TEXTAUSZUG —

Die Arbeit an solchen Projekten ist interdisziplinär und eine komplexe Teamaufgabe. „Wir sind nur ein Teil mit der Architektur“, erklärt Schwitalla. Es brauche Projektentwickler, Betreiber, Verkehrs- und Quartierplaner, Ingenieure, Architekten. Und in Pforzheim arbeite das Studio Schwitalla ebenfalls zum Thema Mobility Hub mit der städtischen Entwicklungsgesellschaft zusammen. Gemeinsam Teil der Lösung sein, um die riesigen Herausforderungen der Urbanisierung angehen zu können, hält Schwitalla für wichtig. Kleinere Städte seien da zum Teil viel agiler und könnten schneller auf die Dinge reagieren. Zudem müsse man Mobilität, Urbanität und Architektur zusammendenken, um Städte zu lebenswerteren und zukunftsfähigeren Orten zu gestalten.

Das Modell „Urbanes Regal“ von Studio Schwitalla.

Leben und Arbeiten spielt sich auf verschiedenen Ebenen ab.

Entwurfsleitfaden des Studio Schwitalla:

Alle Erschließungsräume …

… sollen Begegnungsräume werden.

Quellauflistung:
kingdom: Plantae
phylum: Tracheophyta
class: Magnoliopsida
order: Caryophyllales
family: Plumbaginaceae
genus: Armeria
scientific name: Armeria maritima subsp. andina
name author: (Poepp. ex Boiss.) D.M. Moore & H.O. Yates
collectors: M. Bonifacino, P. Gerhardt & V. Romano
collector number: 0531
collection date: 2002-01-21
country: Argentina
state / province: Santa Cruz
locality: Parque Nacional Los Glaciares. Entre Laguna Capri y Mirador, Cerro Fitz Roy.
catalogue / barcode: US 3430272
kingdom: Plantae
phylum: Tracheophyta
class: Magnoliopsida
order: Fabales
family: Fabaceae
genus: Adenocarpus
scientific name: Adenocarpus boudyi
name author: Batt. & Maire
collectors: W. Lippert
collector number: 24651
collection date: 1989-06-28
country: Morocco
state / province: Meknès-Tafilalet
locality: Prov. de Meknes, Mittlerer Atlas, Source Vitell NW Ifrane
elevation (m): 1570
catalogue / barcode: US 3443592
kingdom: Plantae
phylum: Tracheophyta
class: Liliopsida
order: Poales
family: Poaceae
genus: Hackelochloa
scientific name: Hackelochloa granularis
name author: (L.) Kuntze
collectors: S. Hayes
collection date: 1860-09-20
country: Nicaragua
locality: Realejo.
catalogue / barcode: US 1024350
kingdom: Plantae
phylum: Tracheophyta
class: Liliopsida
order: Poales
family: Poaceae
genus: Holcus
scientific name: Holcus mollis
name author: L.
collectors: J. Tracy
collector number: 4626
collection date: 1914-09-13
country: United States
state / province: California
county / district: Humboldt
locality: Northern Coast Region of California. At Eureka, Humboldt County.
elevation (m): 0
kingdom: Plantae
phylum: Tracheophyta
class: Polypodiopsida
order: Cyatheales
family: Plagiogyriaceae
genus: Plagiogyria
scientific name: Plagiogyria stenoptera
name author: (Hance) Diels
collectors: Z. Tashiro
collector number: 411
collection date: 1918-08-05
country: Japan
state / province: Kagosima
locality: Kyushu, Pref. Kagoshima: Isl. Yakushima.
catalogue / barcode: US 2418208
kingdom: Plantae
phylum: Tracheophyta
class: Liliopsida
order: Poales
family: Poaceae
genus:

DEINE AUFGABEN —
**A)** Mit wem arbeitet das Studio Schwitalla laut dem Textauszug in Pforzheim zum Thema Mobility Hub zusammen?
**B)** Ermittle jede Zeile der Auflistung, in der die Zeichenfolge „barcode“ vorkommt, und beachte dabei die Groß- und Kleinschreibung.
Die Auflistung hat mit dem Textauszug nichts zu tun.

ERGEBNISSE JE AUFGABE —
**A)** Mit der städtischen Entwicklungsgesellschaft.

**B)**
catalogue / barcode: US 3430272
catalogue / barcode: US 3443592
catalogue / barcode: US 1024350
catalogue / barcode: US 2418208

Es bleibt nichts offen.